Perhaps a bit more than most distributed systems, Flink poses difficulties with deployment and cluster operations such as performance tuning to account for hardware selection and job characteristics. The most common concerns involve reasoning about the root causes of performance issues such as backpressure, slow jobs, and savepoint restoration from unreasonably large state. Other common issues include fixing checkpoint failures, and debugging job failures such as out of memory errors.
Organizations using Flink tend to require teams of experts dedicated to developing stream processing jobs and keeping the stream processing framework operational. For this reason, Flink has only been economically feasible for large organizations with complex and advanced stream processing needs.
Flink vs Kafka vs Spark, and When to Use Them
Kafka Streams is a popular client library used for stream processing. Particularly when the input and output data are stored in a Kafka cluster. Because it's part of Kafka, it leverages the benefits of Kafka natively.
ksqlDB layers the simplicity of SQL onto Kafka Streams, providing a nice starting point for stream processing and broadening the audience for it.
Kafka users and Confluent customers often turn to Apache Flink for stream processing needs for a bunch of reasons.
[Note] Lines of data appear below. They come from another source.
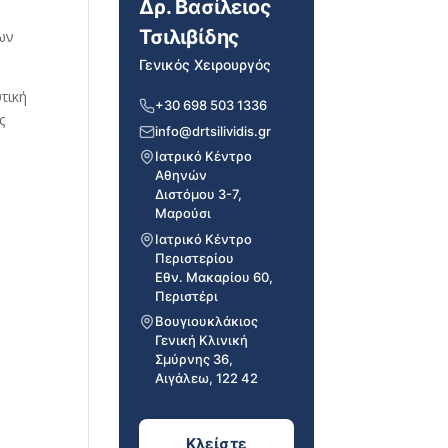
Δρ. Βασίλειος
Τσιλιβίδης
των
Γενικός Χειρουργός
τική
+30 698 503 1336
ς
info@drtsilividis.gr
Ιατρικό Κέντρο
Αθηνών
Διστόμου 3-7,
Μαρούσι
Ιατρικό Κέντρο
Περιστερίου
Εθν. Μακαρίου 60,
Περιστέρι
Βουγιουκλάκιος
Γενική Κλινική
Σμύρνης 36,
Αιγάλεω, 122 42
Κλείστε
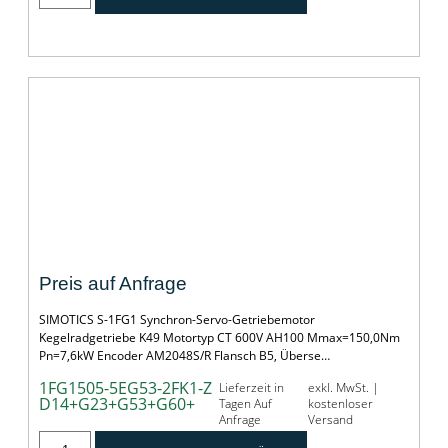
SERVOGETRIEBEMOTOR SIMOTICS S-1FG1
Preis auf Anfrage
SIMOTICS S-1FG1 Synchron-Servo-Getriebemotor
Kegelradgetriebe K49 Motortyp CT 600V AH100 Mmax=150,0Nm
Pn=7,6kW Encoder AM2048S/R Flansch B5, Überse…
1FG1505-5EG53-2FK1-Z
Lieferzeit in
exkl. MwSt. |
D14+G23+G53+G60+
Tagen Auf
kostenloser
Anfrage
Versand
For example, complex stream processing often means large intermediate state that does not always make sense to use Kafka for because when it gets sufficiently large, this state becomes its own thing which impacts the resources and planning needed to operate the Kafka cluster. Also, there can be a requirement to process streams from multiple Kafka clusters in different locations, streams in Kafka with streams outside of Kafka, and so on.
Because Flink is its own distributed system with its own complexities and operational nuances, it has been unclear when the benefits of working with Apache Flink outweigh the complexities incurred by it or the costs associated with it, especially when other stream processing technologies such as Kafka Streams or Apache Spark are available.
Benefits of fully managed Flink with Confluent
But the cloud changes that calculation and allows us to fully embrace Apache Flink. By offering Apache Flink as a fully managed cloud service, we get to bring the benefits that Confluent Cloud brings to Kafka to Flink as well. The operational complexities and nuances that make Apache Flink complex and costly, such as instance type or hardware profile selection, node configuration, state back end selection, managing snapshots, savepoints and so on, are handled for you, enabling developers to focus exclusively on their application logic rather than Flink specific nuances.
Not only does this bring the capabilities of Flink to Confluent Cloud, but it also changes the economics behind when Flink makes sense to use for stream processing. This means Flink can be used for more use cases earlier in an organization's streaming maturity, It also means the developer can pick and choose the stream processing layer that works for them, allowing the developer to stick with one platform as their needs change or their complexity increases.
Now that Flink has a mature and robust SQL interface, it makes sense to start there, not only for end users adopting stream processing, but also for Confluent adopting Apache Flink.